Il y a peu de temps, j’ai eu la chance de participer à « Vrai ou Fake » sur France Info TV où une partie de l’émission a été consacrée à un sujet sensible : des moteurs de recherche de plusieurs sites e-commerce mettraient en avant des livres complotistes, révisionnistes et antisémites. En d’autres termes, sont-ils malveillants ?

Mais ces sites le sont-ils vraiment ?

Remarque importante : bien évidemment ils ne le sont pas. L’article vise à expliquer le fonctionnement de ces moteurs et de mettre en avant le degré de responsabilité légale de ces derniers.

Pourquoi traiter ce sujet ?

Tout est parti d’un tweet du collectif Stop Hate Money montrant des exemples flagrants où certains moteurs de recherche de sites e-commerce comme La FNAC ou Amazon mettant en avant des produits prônant le complotisme, le négationnisme ou étant à la limite de l’incitation à la haine.

Le Monde a ensuite fait un article sur le sujet, suivi par Vrai ou Fake qui a elle-aussi décortiqué la problématique lors de son émission (je vous invite chaudement à la regarder, elle est toujours hyper intéressante). Mais La FNAC, Amazon et les autres types de moteurs de recherche mettent-ils vraiment en avant ce type de contenus et de produits de façon volontaire ?

Oui, et non…

Un moteur de recherche, cela fonctionne comment ?

Le principe de base

Avant de vouloir juger une éventuelle responsabilité et même une volonté de la part de ces sociétés de mettre en avant ce type de contenus, il faut comprendre le fonctionnement classique d’un moteur de recherche.

- Exercice à traiter -
Recopiez mot pour mot le passage de l'article sur les moteurs de recherche des sites e-commerce qui s'ouvre sur les mots contenant « Il y a peu de » et se referme sur « le sont-ils vraiment ? ».

Entrées de données enregistrées:
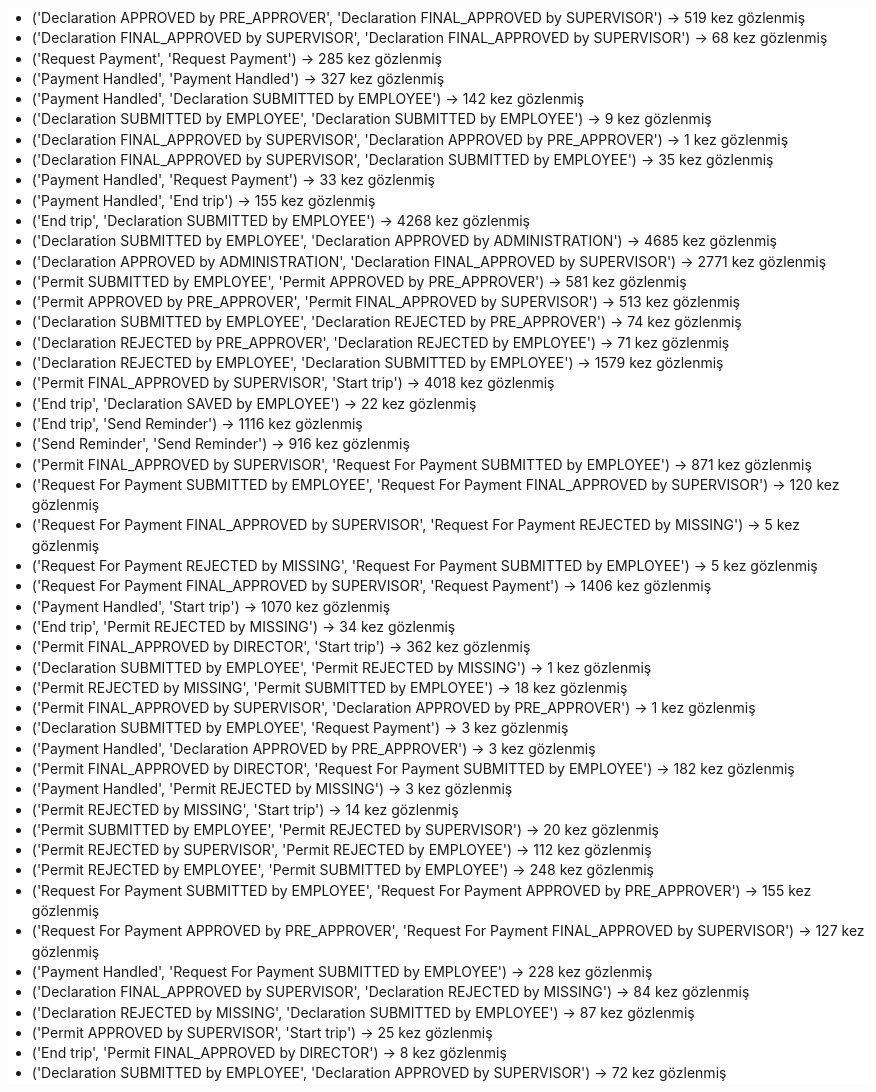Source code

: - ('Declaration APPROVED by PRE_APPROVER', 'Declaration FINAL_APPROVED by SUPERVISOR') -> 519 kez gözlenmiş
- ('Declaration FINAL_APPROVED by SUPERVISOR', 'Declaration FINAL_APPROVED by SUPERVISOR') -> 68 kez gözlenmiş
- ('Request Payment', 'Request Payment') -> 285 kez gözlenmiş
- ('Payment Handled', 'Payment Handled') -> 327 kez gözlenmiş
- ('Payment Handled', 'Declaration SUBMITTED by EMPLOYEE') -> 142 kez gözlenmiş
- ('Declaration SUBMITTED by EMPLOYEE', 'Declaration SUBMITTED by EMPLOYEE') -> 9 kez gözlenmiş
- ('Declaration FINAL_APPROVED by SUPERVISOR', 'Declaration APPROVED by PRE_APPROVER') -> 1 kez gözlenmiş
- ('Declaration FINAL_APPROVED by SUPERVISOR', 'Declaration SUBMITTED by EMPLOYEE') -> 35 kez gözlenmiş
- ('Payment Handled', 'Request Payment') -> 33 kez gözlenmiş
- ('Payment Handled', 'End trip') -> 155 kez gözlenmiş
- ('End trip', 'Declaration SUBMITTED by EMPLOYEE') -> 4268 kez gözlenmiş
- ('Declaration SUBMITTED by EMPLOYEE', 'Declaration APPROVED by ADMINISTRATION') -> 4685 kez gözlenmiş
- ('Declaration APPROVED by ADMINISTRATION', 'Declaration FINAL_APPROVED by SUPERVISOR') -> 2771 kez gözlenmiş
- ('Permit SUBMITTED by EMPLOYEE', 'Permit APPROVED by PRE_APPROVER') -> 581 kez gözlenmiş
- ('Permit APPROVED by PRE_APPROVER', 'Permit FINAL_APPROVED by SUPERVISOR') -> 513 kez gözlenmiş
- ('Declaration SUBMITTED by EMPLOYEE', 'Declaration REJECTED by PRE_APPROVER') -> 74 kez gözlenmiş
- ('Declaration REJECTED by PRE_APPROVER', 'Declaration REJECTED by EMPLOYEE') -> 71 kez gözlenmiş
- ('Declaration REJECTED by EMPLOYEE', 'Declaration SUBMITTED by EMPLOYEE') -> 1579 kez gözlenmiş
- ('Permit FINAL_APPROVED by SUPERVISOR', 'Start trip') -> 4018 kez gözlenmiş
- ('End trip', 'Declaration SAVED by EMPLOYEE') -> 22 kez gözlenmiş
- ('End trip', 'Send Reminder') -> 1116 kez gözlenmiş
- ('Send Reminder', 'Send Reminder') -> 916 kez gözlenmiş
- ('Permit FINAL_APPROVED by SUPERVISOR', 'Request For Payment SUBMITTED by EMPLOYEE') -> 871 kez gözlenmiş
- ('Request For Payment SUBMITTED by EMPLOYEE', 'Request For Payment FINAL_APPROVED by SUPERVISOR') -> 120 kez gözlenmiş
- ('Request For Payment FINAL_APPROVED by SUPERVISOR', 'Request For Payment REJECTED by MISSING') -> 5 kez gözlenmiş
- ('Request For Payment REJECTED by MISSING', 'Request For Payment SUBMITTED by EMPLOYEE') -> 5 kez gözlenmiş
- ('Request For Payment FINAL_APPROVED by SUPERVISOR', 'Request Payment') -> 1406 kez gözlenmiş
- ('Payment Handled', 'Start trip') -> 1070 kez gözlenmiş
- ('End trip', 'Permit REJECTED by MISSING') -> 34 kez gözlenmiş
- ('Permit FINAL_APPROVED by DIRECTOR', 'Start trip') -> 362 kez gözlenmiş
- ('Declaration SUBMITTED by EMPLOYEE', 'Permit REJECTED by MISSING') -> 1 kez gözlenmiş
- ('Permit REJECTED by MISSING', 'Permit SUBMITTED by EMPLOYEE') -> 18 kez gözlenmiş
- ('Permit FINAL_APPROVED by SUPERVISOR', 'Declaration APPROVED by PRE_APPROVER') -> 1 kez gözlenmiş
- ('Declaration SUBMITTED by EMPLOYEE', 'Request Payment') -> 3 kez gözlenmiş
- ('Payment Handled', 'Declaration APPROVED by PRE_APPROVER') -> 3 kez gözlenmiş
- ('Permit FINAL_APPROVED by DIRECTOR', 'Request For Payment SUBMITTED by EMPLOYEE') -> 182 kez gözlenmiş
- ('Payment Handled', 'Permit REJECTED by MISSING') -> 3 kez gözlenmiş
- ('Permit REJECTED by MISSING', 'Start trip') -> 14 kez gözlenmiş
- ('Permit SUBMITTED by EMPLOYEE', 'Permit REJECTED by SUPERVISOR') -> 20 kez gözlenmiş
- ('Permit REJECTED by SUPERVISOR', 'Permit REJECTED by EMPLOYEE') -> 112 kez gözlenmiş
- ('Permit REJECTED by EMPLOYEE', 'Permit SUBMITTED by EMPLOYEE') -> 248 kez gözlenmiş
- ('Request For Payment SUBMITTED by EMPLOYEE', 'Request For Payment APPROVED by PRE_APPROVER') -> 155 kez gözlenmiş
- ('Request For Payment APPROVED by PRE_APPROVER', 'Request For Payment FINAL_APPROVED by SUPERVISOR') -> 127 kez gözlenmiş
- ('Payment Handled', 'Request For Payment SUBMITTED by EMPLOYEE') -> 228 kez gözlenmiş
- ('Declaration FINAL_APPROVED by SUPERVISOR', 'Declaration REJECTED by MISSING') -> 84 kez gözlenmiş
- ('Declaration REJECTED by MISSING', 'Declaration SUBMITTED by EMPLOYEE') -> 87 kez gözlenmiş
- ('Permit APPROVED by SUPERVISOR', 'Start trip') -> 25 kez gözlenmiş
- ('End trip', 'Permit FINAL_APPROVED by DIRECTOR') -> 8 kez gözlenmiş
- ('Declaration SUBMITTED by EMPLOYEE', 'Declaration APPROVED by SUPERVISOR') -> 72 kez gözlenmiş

* * *

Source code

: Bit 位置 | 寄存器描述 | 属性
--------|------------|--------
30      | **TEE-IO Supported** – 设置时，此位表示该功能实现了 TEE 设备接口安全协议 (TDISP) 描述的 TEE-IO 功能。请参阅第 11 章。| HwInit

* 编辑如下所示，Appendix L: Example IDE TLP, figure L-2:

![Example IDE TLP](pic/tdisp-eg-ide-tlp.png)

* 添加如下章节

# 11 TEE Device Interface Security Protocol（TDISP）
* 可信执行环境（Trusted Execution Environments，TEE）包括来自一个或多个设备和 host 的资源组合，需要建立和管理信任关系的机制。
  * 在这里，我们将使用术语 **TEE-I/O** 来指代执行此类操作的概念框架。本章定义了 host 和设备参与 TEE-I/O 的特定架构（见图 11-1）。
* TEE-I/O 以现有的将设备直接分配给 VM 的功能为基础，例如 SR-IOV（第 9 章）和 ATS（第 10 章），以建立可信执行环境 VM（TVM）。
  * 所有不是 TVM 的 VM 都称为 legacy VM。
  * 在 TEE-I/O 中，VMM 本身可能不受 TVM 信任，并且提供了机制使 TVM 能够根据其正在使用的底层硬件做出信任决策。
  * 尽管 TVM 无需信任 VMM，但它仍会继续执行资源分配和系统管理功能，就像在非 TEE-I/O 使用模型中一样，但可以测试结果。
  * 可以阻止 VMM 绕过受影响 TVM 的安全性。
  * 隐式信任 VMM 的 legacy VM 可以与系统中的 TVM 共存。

...

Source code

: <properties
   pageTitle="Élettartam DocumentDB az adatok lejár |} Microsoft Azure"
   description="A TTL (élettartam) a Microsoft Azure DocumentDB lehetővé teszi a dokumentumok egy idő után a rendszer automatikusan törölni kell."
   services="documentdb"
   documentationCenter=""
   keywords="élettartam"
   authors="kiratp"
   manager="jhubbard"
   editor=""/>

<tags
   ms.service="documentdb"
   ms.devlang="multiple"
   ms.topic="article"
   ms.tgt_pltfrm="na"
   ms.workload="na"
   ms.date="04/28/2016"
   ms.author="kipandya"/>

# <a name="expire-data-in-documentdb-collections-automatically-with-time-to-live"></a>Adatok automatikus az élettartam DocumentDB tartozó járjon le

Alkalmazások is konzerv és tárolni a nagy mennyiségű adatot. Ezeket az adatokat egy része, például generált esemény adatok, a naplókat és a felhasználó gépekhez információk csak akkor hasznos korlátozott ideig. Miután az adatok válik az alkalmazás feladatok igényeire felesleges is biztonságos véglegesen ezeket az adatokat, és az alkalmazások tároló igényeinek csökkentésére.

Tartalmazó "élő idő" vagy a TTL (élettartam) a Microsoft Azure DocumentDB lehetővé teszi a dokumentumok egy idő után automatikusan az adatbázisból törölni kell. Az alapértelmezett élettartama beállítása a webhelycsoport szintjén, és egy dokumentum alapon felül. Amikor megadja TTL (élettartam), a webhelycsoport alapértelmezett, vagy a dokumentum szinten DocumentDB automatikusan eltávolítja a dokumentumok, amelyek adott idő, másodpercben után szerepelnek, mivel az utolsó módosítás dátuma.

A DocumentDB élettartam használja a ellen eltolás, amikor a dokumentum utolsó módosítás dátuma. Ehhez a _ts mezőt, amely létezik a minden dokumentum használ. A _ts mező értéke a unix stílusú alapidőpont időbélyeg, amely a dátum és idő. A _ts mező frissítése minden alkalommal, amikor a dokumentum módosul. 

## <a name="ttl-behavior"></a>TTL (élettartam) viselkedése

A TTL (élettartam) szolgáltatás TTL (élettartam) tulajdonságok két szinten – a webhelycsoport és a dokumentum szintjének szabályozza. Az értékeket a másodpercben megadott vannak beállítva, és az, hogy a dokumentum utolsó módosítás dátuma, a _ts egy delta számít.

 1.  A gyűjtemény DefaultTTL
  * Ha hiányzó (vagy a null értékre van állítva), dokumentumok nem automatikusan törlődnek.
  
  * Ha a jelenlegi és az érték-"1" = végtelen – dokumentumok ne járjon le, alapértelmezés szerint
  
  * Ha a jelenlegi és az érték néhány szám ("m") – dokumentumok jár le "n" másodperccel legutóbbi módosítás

- Solution proposée -
Il y a peu de temps, j’ai eu la chance de participer à « Vrai ou Fake » sur France Info TV où une partie de l’émission a été consacrée à un sujet sensible : des moteurs de recherche de plusieurs sites e-commerce mettraient en avant des livres complotistes, révisionnistes et antisémites. En d’autres termes, sont-ils malveillants ?

Mais ces sites le sont-ils vraiment ?